More than 1,000 years ago, Ani, the former capital of Armenia, was a thriving metropolis of more than 100,000 residents that rivaled the other great cities of the world. But after it was attacked by the Mongols in 1236 and further destroyed in an earthquake in 1319, the once-great city slowly fell into ruins.
The ruins, with massive ramparts, cathedrals, monasteries, mosques, and bridges, remain a stunning sight to this day. But it hasn’t always been easy to see them. A treaty between the Soviet Union and Turkey handed Ani over to Turkey, and soon after the Cold War made it nearly impossible to see it for many decades.
With the collapse of the Soviet Union, however, it is now possible to see the extensive ruins from either Turkey or Armenia. Though the ruins are in Turkey today, they are right on the border with Armenia, where sweeping views of the entire city are visible.
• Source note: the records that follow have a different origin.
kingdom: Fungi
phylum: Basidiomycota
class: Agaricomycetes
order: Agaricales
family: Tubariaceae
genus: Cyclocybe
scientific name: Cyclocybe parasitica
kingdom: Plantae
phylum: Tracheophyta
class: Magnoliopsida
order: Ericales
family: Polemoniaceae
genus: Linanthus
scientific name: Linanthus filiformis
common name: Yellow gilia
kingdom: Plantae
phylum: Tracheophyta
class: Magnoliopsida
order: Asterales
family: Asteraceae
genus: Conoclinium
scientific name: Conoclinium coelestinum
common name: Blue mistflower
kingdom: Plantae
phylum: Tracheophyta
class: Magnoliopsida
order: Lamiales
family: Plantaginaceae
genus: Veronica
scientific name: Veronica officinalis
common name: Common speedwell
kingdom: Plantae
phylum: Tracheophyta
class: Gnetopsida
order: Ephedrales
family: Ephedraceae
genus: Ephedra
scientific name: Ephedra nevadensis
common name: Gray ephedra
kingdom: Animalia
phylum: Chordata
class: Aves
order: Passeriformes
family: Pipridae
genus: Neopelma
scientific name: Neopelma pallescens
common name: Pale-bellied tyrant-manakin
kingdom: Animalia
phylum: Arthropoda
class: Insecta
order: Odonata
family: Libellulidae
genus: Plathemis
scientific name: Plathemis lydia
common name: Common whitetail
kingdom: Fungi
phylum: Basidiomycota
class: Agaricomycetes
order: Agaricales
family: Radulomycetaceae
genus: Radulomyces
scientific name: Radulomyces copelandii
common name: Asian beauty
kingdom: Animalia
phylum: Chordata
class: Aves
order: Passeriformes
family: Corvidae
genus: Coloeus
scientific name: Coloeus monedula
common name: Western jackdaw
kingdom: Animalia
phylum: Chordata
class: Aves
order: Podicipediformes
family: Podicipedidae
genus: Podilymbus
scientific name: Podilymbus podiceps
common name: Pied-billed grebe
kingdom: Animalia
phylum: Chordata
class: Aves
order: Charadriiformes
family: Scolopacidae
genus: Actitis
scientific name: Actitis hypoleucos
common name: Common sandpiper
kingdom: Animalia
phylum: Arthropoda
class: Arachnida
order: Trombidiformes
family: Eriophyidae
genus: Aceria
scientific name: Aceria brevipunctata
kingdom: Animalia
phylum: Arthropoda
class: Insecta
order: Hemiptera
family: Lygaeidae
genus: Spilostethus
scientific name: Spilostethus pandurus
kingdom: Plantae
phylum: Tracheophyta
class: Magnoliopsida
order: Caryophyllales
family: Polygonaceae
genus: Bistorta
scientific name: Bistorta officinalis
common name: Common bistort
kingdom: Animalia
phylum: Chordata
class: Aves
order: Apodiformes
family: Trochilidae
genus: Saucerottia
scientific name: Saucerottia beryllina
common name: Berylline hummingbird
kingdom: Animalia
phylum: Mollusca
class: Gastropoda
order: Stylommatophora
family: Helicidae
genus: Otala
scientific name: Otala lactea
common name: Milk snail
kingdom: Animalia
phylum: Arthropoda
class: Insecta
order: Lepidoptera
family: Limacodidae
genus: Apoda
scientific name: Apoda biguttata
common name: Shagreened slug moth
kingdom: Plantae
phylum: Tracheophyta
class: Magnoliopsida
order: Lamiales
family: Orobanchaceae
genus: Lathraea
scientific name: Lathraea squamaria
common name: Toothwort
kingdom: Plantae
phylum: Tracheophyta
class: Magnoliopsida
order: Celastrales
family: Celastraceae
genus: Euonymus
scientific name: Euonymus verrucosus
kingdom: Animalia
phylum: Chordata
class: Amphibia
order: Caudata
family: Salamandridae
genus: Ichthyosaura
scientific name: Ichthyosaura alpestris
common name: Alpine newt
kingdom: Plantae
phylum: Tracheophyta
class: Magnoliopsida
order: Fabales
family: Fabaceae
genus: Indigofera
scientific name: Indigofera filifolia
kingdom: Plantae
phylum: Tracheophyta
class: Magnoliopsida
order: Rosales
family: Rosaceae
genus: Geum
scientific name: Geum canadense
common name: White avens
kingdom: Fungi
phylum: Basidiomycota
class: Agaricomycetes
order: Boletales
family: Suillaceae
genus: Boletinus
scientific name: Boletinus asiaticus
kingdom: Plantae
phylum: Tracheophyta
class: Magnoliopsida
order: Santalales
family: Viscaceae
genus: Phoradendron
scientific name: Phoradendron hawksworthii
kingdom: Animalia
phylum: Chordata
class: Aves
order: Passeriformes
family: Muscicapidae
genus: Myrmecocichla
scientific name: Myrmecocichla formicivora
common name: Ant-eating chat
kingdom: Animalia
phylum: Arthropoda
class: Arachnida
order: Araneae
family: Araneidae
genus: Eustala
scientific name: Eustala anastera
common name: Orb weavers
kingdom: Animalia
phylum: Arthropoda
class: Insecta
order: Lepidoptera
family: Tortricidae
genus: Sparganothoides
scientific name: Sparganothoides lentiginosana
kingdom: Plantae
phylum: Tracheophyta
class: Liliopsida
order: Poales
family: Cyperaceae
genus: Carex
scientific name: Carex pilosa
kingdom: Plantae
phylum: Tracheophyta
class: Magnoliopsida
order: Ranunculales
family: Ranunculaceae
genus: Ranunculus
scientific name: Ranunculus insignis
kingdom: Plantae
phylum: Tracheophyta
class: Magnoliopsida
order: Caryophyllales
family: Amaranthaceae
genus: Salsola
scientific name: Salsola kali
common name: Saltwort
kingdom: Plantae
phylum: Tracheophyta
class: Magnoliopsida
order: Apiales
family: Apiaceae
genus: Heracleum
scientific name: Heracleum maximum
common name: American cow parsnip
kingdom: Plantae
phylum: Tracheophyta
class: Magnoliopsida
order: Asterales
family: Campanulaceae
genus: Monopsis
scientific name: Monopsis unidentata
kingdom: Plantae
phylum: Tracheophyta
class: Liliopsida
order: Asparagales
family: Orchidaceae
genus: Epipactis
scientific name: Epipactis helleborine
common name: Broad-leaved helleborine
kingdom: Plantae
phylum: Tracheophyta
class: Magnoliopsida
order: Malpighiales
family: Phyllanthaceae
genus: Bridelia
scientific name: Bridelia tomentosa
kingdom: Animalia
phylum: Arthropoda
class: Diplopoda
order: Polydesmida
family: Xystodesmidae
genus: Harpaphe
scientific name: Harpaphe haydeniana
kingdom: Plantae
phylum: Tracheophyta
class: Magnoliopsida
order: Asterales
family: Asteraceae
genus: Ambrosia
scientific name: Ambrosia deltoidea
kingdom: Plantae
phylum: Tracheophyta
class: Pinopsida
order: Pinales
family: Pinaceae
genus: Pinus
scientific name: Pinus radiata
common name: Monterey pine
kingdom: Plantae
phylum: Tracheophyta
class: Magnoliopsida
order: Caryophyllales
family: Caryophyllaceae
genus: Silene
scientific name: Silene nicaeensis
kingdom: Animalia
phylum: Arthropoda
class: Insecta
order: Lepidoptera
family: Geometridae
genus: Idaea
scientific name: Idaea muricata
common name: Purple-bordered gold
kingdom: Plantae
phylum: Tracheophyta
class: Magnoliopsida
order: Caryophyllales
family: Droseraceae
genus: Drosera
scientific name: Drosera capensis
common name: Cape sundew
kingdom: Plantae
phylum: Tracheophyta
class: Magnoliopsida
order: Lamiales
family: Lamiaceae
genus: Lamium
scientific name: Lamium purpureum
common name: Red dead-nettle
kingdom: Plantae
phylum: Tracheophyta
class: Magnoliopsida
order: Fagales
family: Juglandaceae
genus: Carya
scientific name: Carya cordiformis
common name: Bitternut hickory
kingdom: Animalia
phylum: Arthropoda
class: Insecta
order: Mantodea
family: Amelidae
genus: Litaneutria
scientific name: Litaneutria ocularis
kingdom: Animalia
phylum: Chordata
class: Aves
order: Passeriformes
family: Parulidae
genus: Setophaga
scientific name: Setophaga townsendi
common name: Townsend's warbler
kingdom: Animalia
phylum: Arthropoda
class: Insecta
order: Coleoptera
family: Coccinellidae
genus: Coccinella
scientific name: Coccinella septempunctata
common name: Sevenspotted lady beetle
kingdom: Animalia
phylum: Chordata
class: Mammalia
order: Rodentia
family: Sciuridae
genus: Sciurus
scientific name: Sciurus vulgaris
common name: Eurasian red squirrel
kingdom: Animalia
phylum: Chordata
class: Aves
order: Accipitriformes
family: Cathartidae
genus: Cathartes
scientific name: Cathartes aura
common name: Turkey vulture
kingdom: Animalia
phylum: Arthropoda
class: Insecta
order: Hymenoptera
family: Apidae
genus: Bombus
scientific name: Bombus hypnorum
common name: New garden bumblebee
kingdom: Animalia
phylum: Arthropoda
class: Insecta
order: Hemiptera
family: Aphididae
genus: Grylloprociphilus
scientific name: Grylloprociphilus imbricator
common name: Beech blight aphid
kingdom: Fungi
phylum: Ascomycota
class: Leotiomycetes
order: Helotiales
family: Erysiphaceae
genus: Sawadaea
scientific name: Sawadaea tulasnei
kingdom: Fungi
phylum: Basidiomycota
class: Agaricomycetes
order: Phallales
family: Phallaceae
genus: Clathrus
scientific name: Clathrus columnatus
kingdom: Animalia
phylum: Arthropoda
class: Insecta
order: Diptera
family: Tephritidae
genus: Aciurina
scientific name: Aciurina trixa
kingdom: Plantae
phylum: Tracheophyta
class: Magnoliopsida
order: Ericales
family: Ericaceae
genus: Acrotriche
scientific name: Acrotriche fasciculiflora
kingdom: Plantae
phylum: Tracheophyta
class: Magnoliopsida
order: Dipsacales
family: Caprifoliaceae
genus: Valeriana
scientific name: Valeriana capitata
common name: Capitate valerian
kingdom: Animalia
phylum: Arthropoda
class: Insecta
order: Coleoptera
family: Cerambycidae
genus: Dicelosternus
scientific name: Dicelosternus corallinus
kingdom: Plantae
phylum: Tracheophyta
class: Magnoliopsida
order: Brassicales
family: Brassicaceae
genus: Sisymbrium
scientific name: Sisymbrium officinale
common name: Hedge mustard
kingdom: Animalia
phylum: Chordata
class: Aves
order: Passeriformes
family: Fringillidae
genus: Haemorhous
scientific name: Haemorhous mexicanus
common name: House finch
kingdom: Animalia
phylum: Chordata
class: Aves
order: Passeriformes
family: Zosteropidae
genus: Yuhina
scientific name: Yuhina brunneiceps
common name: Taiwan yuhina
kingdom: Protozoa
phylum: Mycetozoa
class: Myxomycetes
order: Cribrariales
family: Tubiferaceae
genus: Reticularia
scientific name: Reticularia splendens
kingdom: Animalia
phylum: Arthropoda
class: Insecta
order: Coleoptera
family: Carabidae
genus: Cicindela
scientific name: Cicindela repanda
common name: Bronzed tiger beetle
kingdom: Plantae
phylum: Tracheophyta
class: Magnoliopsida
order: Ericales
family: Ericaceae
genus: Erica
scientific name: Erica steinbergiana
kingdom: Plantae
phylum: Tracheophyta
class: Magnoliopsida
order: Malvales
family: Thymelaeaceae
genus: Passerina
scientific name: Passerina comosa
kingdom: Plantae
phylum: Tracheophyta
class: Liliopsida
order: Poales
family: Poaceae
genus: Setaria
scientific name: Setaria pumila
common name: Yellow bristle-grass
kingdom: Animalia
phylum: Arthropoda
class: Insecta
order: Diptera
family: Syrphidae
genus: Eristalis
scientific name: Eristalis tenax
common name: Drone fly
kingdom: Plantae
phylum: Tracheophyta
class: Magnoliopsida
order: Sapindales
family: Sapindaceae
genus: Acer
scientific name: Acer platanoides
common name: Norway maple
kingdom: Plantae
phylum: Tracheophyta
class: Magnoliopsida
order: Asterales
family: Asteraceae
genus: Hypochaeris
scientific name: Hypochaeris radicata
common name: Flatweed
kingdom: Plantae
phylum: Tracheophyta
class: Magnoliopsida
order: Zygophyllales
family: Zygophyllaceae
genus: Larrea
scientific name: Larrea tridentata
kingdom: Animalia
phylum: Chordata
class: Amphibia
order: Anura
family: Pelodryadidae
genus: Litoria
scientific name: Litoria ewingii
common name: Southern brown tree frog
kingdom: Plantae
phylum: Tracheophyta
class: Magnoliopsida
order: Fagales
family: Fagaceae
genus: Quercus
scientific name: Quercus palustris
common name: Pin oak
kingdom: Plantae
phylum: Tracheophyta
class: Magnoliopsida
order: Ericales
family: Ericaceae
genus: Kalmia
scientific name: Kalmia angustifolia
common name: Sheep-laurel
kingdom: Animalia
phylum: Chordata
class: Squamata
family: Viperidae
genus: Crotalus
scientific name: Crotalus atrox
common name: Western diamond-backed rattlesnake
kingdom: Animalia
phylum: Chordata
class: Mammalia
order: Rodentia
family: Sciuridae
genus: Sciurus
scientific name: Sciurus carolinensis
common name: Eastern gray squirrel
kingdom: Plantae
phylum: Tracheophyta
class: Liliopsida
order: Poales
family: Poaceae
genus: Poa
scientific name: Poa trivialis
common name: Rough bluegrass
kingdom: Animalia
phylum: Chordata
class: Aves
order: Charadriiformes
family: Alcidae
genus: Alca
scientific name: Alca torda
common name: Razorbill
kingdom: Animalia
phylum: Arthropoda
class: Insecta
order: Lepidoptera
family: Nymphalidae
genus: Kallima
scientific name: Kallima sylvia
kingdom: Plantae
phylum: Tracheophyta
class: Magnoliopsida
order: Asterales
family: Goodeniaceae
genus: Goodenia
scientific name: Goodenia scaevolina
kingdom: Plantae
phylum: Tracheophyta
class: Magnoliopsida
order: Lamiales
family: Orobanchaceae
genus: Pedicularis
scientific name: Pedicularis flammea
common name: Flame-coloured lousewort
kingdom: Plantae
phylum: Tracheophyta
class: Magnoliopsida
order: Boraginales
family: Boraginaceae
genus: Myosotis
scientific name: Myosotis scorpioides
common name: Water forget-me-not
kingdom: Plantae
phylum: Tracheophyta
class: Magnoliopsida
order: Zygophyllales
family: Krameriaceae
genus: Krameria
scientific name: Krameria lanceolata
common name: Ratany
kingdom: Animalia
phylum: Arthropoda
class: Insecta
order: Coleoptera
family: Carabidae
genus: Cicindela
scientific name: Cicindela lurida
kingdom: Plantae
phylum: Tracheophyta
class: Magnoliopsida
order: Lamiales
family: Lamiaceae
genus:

Visiting the Ani overlook from Armenia is not simple, however. The Cold War may be over, but Armenia’s border with Turkey is still guarded by Russian troops, and completely blocked by barbed wire fences, raked sand, and guard towers. However, it’s much easier to visit from Kars in Turkey, with tours organized daily throughout the year.
Know Before You Go
Remember to take your passport. Permission to visit should be requested a week in advance from the Ministry of Foreign Affairs in Yerevan, and visitors will be escorted by Russian soldiers to the best viewing spot in an experience almost as interesting as the ruins themselves.